- Exercise description: Scan the listing below. Report each line that includes "Venezuela".

(Beginning of Input data)

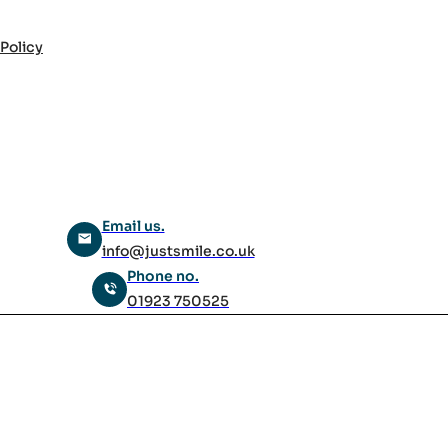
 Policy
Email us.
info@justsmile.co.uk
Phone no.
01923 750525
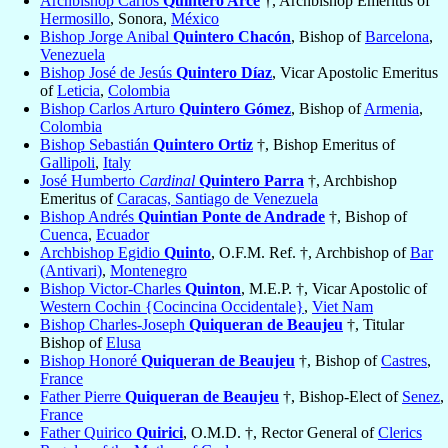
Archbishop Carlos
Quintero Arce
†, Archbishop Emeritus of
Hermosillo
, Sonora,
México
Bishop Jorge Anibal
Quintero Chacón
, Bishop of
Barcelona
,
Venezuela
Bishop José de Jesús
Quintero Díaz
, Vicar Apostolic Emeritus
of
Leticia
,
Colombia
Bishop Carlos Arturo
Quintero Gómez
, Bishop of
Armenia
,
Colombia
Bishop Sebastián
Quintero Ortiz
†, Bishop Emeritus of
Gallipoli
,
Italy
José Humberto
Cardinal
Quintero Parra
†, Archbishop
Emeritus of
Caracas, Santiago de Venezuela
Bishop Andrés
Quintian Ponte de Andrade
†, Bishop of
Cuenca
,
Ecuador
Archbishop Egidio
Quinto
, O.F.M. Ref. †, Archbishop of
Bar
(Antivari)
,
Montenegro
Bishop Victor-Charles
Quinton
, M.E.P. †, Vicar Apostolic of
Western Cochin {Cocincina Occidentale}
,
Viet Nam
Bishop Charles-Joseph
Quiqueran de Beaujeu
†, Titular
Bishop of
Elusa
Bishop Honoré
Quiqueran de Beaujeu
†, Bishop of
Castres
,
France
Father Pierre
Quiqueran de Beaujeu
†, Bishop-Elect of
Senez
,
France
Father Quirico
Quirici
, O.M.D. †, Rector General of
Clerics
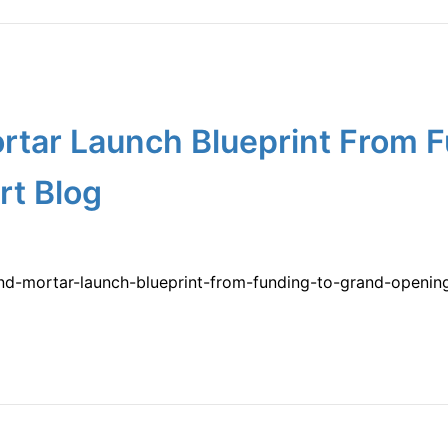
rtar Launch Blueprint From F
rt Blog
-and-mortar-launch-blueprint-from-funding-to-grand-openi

(End of Input data)

- Response to this task:
Venezuela
Caracas, Santiago de Venezuela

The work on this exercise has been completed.